California Assembly panel approves several bills on
electricity
San Francisco (Platts)--10Apr2007
A bill that would require California to have 33% of its electricity usage
come from renewable resources by 2020 is among a handful of bills that cleared
the California Assembly Utilities and Commerce Committee late Monday.
The renewable bill, AB 94, sponsored by Assemblyman Lloyd Levine, would
codify goals set by Governor Arnold Schwarzenegger calling for a renewable
portfolio standard of 33% by 2020. The existing RPS is 20% from renewable
resources by 2010, with an exception for municipal utilities and irrigation
districts, which enforce their own renewables goals.
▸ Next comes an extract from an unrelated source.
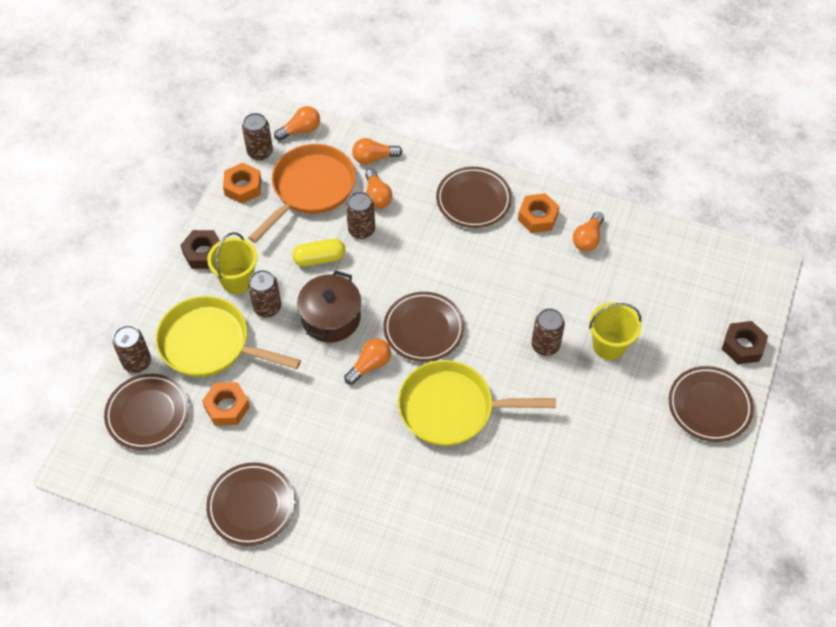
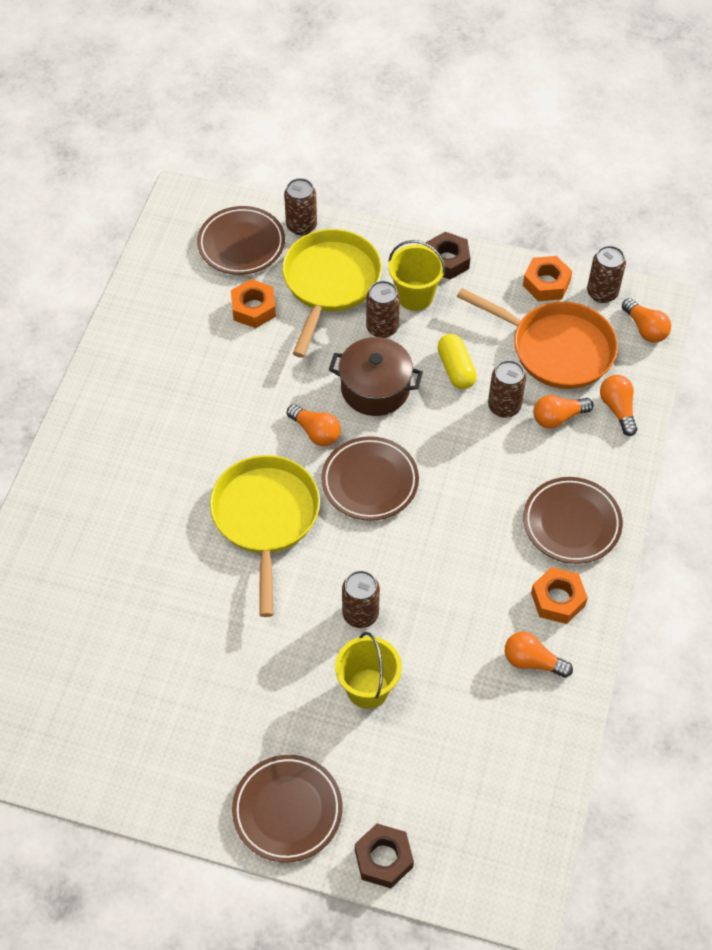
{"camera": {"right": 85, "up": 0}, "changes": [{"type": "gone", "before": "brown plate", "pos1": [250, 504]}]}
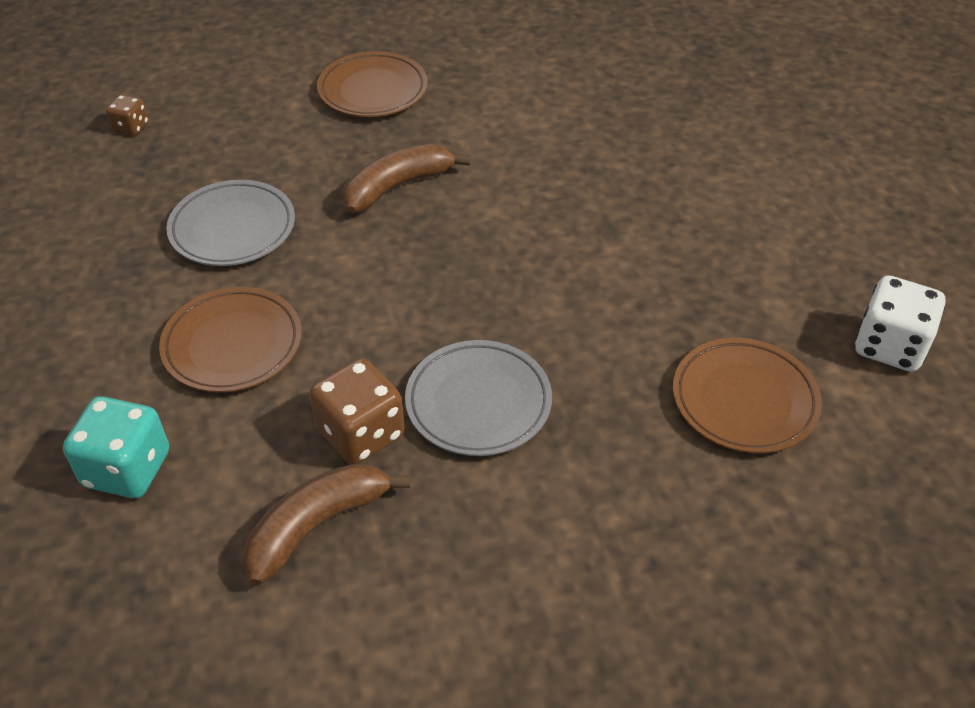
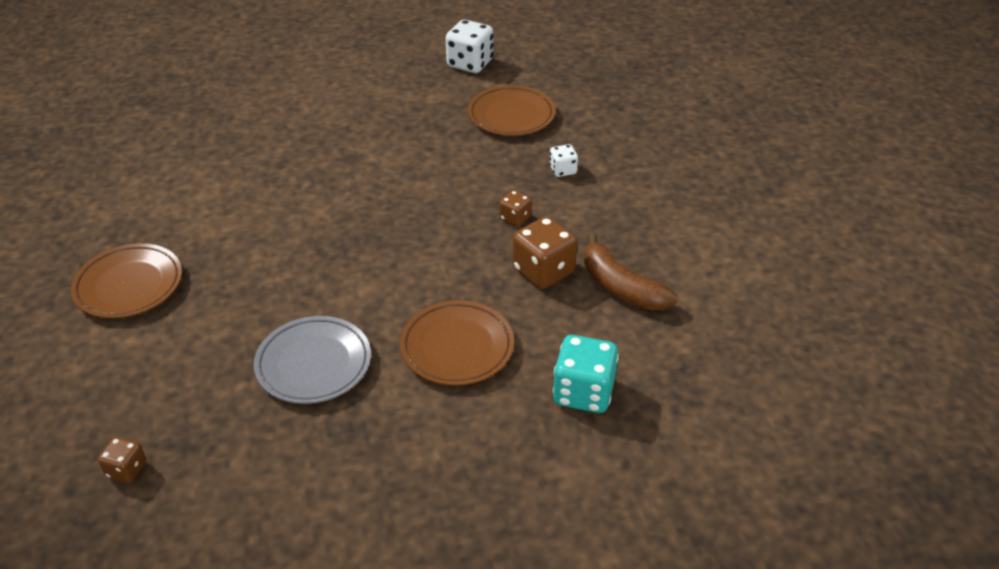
{"camera": {"right": -90, "up": -5}, "changes": [{"type": "gone", "before": "brown banana", "pos1": [406, 178]}, {"type": "new", "after": "white dice", "pos2": [563, 160]}, {"type": "swapped", "before": "grey plate", "after": "brown dice", "pos1": [478, 398], "pos2": [515, 208]}]}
A measure that aims to boost efficiency of indoor and outdoor lighting
also cleared the committee. The aim of the bill, AB 1109, by Assemblyman Jared
Huffman is to improve the efficiency of lighting 50% by 2018. The California
Energy Commission would need to develop a statewide limit on energy
consumption from lighting. The bill, which was approved and sent to the
Assembly Environmental Safety and Toxic Substances Committee, includes
provisions calling for cuts of mercury and other toxic materials from some
lighting products.
Another Huffman bill that cleared the Utilities and Commerce Committee
would require state regulators to develop a framework to ensure that benefits
from carbon capture and underground storage technologies are "realistic and
quantifiable and enforceable," according to the lawmaker. Carbon capture and
storage technologies "are on the cusp of wide deployment" but a regulatory
framework is not yet in place, said Huffman. The bill, AB 705, would require
the California Environmental Protection Agency to develop standards for
testing and verification of the capture and storage of carbon, and closure and
decommissioning for sequestration sites. The bill will next be reviewed in the
Assembly Natural Resources Committee.
Also clearing Utilities and Commerce Committee is a bill co-authored by
Levine, who chairs the committee, and Assemblyman Sam Blakeslee, which would
require the California Public Utilities Commission and the California
Independent System Operator to study the impact on the transmission grid of
expanded use of distributed generation.
California is moving from traditional large-scale power plant operations,
"toward more of a widespread network" of distributed generation, according to
the bill, AB 578. The concern is that the grid "may not be fully prepared to
handle inconsistent surges" being dispatched from DG units to the transmission
grid, according to the bill. The bill moved to the Assembly Rules Committee.